O custo logístico para deslocar uma estrutura que abriga dezenas de famílias, toneladas de aço, geradores e sistemas de som de última geração é o principal gargalo do setor. Analisando a planilha de custos de uma temporada, percebe-se que o circo é uma “cidade móvel” que precisa ser autossustentável em tempo recorde. A resiliência desse mercado no interior capixaba explica-se pela alta taxa de ocupação: enquanto nas capitais o circo compete com uma oferta saturada de eventos, no Norte do estado ele ainda é o grande acontecimento social da semana.

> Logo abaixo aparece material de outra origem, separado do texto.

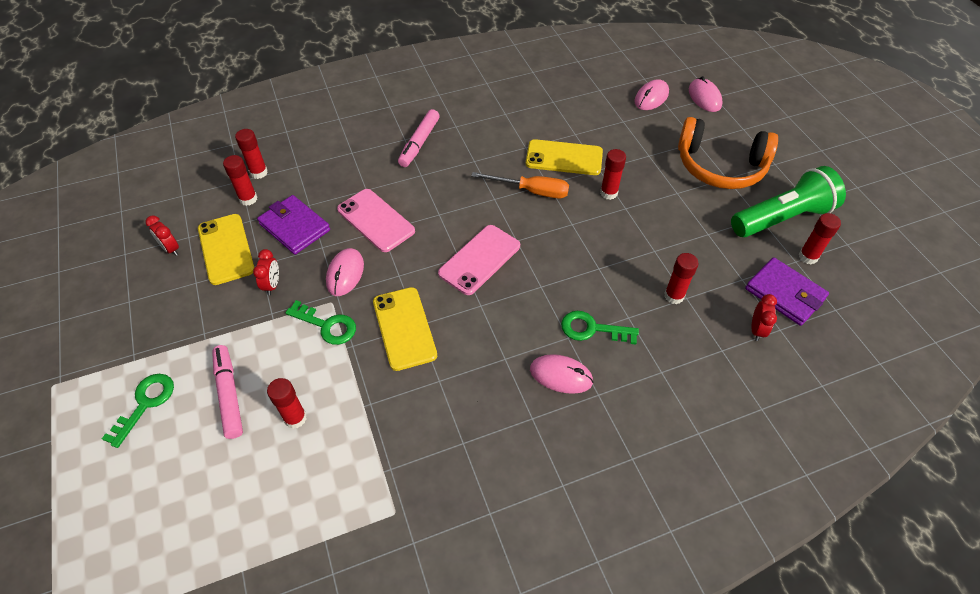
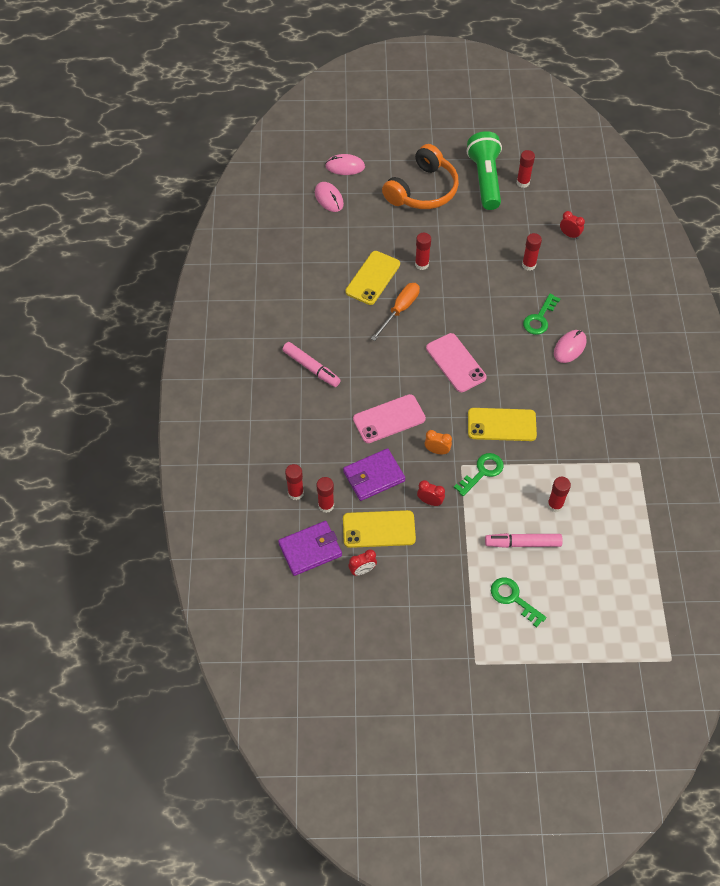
camera: 70 degrees left, 5 degrees up
(345, 273) = (437, 451): pink mouse -> orange clock
(784, 294) = (547, 208): purple wallet -> purple wallet (310, 550)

Além do aspecto econômico, há o rigor técnico. As vistorias de segurança e as normas de engenharia para atrações de alto impacto, como o Globo da Morte, elevaram o padrão do espetáculo. O circo itinerante moderno no Espírito Santo não sobrevive apenas da nostalgia, mas de uma gestão técnica precisa que transforma a tradição em um produto de entretenimento seguro, profissional e extremamente lucrativo para as cidades que o recebem.